Design and Implementation of Cyberinfrastructure to Support a Cloud-Based, Community Hydrologic Modeling Ecosystem
|Authors:||YOUNG-DON CHOI Jonathan Goodall Anthony Michael Castronova Tanu Malik Jeff Sadler Laurence Lin Lawrence Band Bakinam Tarik Essawy David Tarboton Andrew Bennett Bart Nijssen Martyn Clark Fangzheng Lu Shaowen Wang|
|Resource type:||Composite Resource|
|Storage:||The size of this resource is 77.5 MB|
|Created:||Jul 29, 2019 at 1:17 p.m.|
|Last updated:|| Jul 29, 2019 at 1:28 p.m.
|Citation:||See how to cite this resource|
Hydrologic research is tackling more and more complex questions, requiring researchers to collaborate in teams to build complex, integrated model simulations. Accordingly, the use of cyberinfrastructure is increasing due to the need for collaborative modeling, high throughput computing, and reproducibility and usability. However, the design and implementation in cyberinfrastructure to support community hydrologic modeling are still challenging because much functionality, such as the user interface for modeling, online data sharing, and different model execution environments are necessary to support modeling cyberinfrastructure. In this research, we present a collaborative, cloud-based modeling system built on the Structure for Unifying Multiple Modeling Alternatives (SUMMA) hydrologic model as an example paradigm for the design and implementation of cyberinfrastructure. The general paradigm consists of three main components: (i) a Python-based model Application Programming Interface (API) for interacting with hydrologic models, (ii) an online repository for storing model input and output files for different simulation runs, and (iii) a public JupyterHub environment for creating and running model simulations that leverages both the Python API and the online data repository.
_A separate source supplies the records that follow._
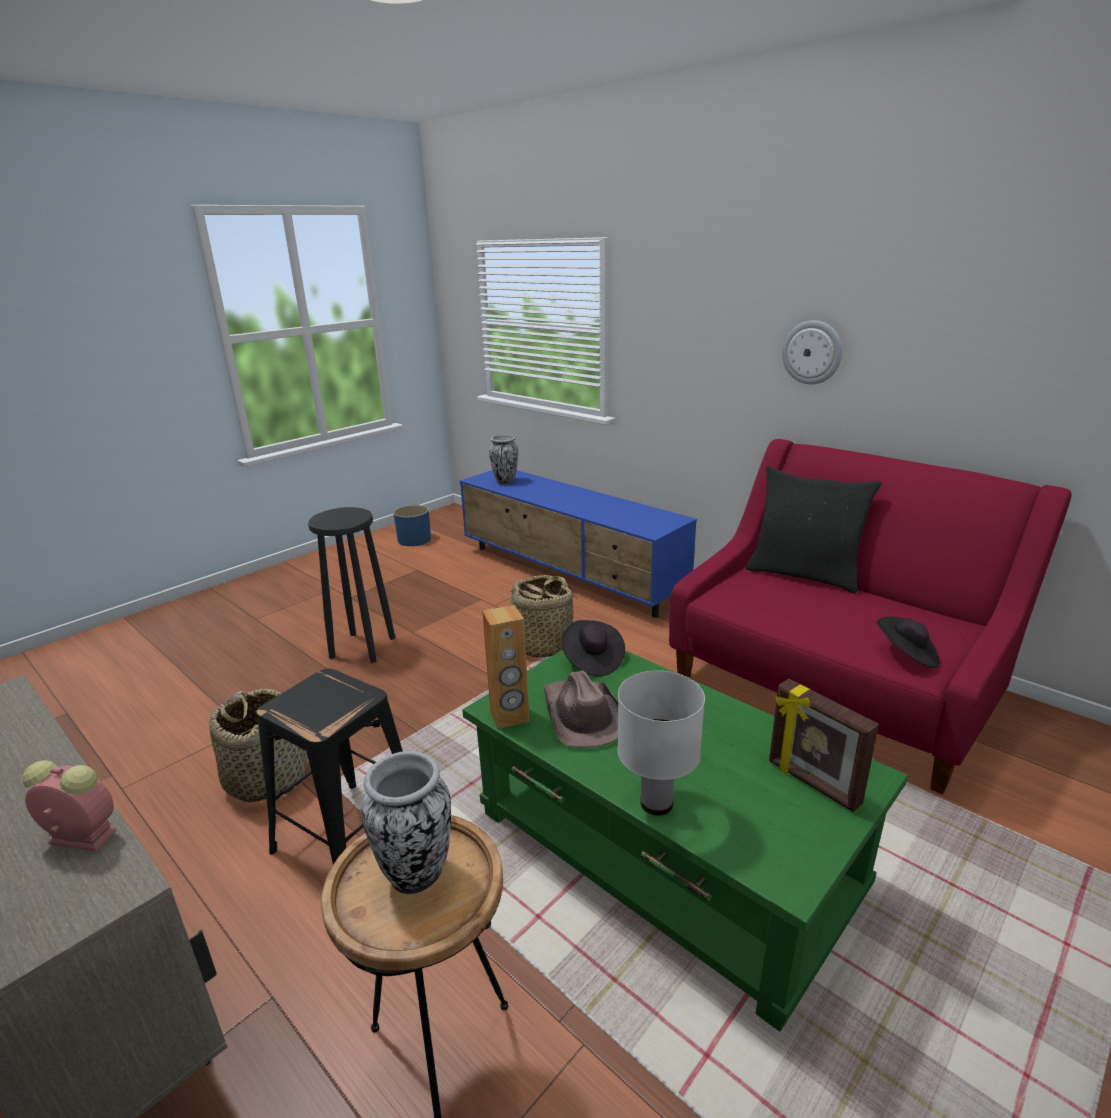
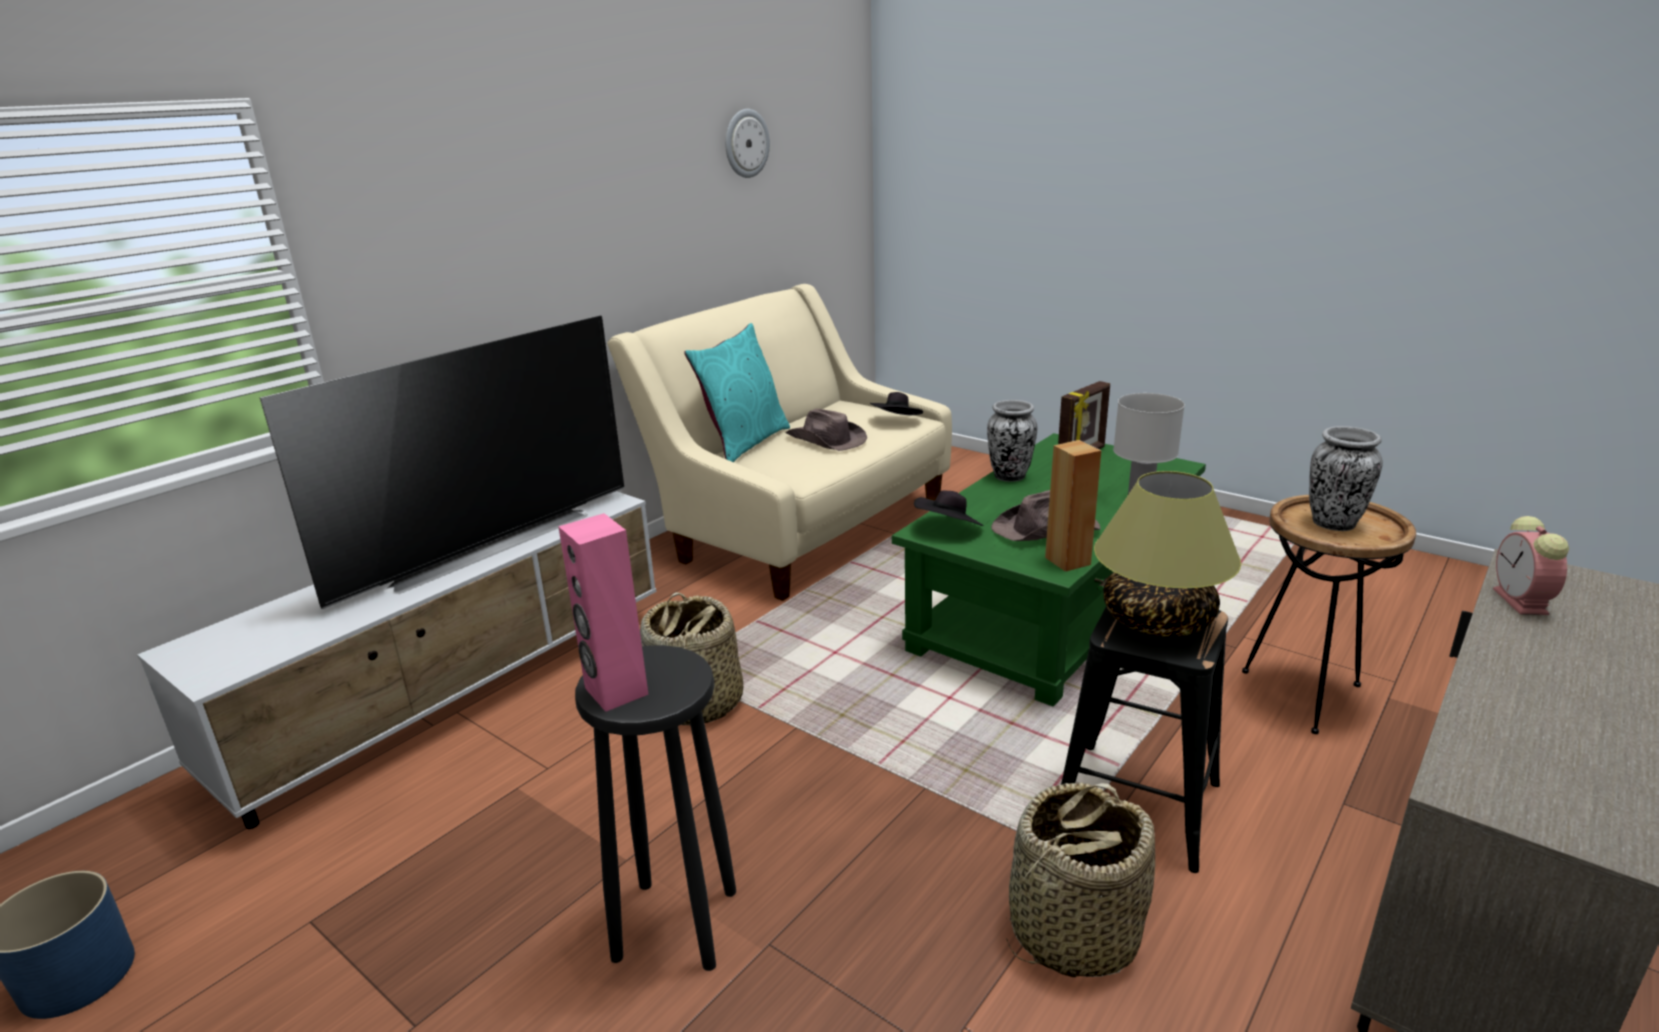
camera: 95 degrees left, 0 degrees up
(331, 703) = (1158, 620): none -> table lamp
(336, 513) = (615, 691): none -> pink speaker
(505, 481) = (267, 638): vase -> vase (1009, 477)
(569, 574) = (460, 694): blue tv stand -> white tv stand
(592, 506) = (484, 544): none -> television
(804, 574) = (744, 443): black pillow -> turquoise pillow
(812, 352) = (611, 226): wall clock -> wall clock (746, 143)
(823, 611) = (826, 440): none -> brown hat
(832, 688) = (801, 526): red sofa -> beige sofa

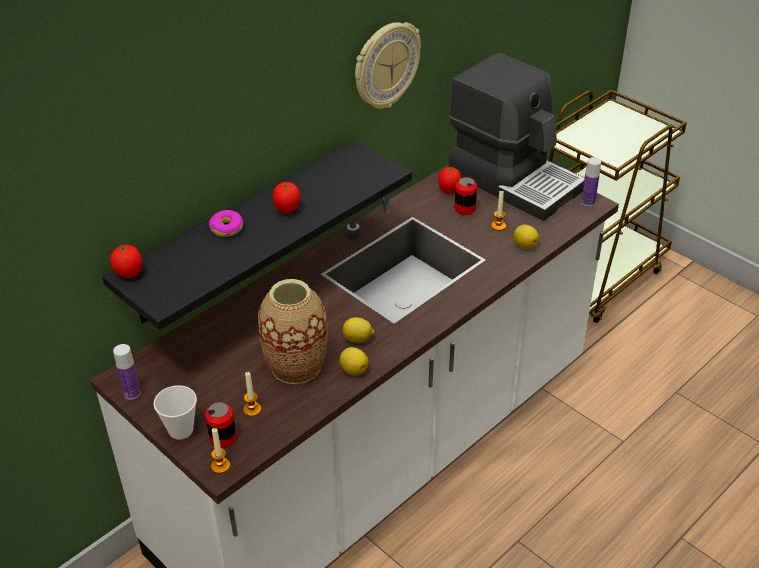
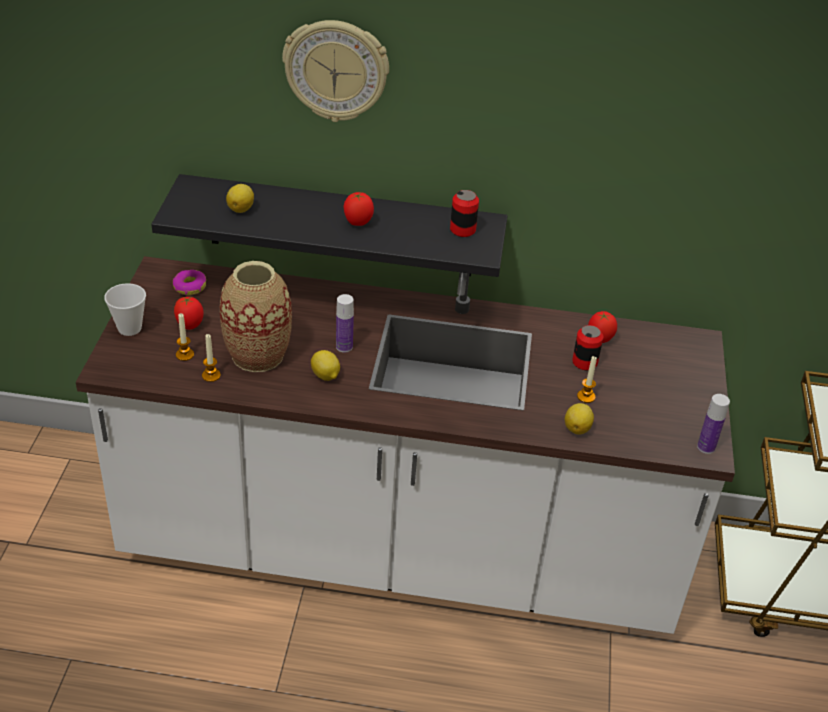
camera: 50 degrees right, 0 degrees up
(129, 274) = (193, 184): tomato -> tomato (190, 326)
(132, 393) = (148, 283): bottle -> bottle (344, 347)
(220, 466) = (108, 368): candle -> candle (211, 375)
(223, 438) = (139, 355): can -> can (462, 230)
(226, 228) = (299, 203): donut -> donut (189, 287)
(353, 369) = (284, 391): lemon -> lemon (241, 209)
(385, 65) = (569, 157): wall clock -> wall clock (336, 70)
(515, 179) = (676, 377): coffee machine -> none

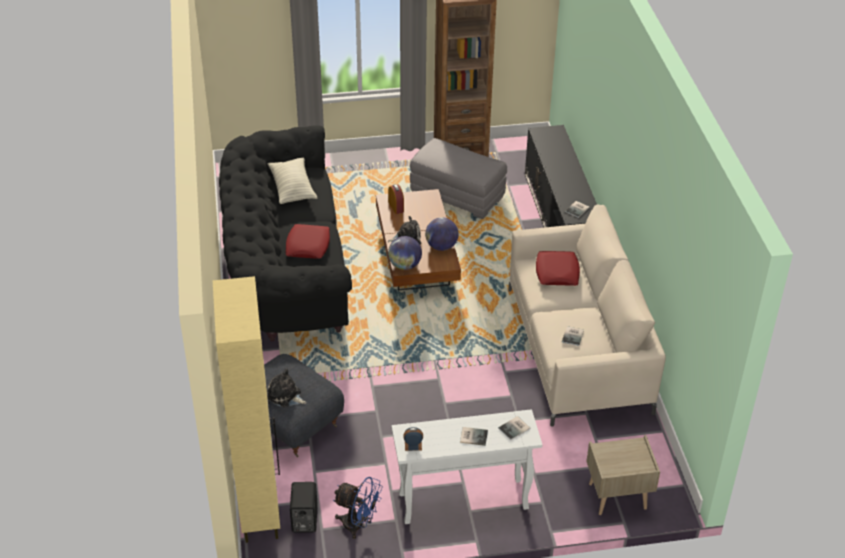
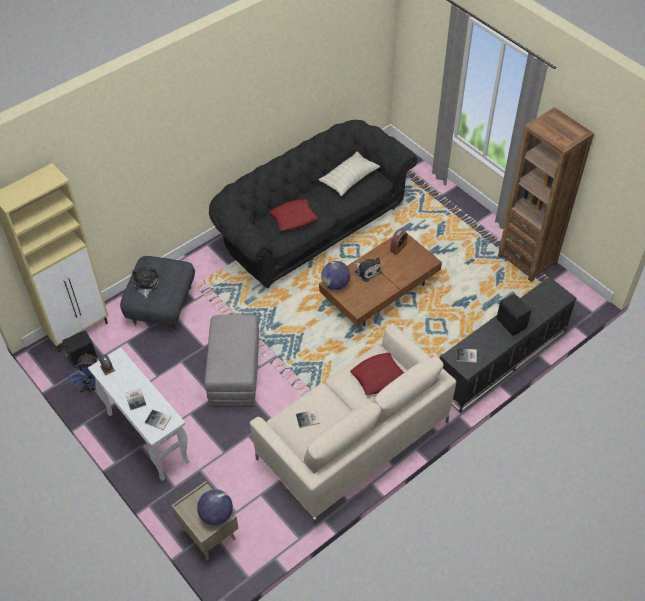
camera: 60 degrees right, 10 degrees up
(441, 246) = (374, 295): globe -> globe (216, 515)
(456, 195) = (473, 281): grey ottoman -> grey ottoman (234, 372)
(562, 170) = (511, 323): none -> black speaker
In this instance, we first created pySUMMA as an example API for interacting with the SUMMA modeling framework. Second, we used HydroShare as an online repository for sharing data and models. Finally, we used a JupyterHub instance tailored for running SUMMA model simulations and hosted by the Consortium of Universities for the Advancement of Hydrologic Science, Inc (CUAHSI). Together, these three components serve as a general example of a cloud-based modeling environment that can be used along with other models and modeling frameworks, in addition to SUMMA, to foster a community supported cyberinfrastructure for collaborative hydrologic modeling.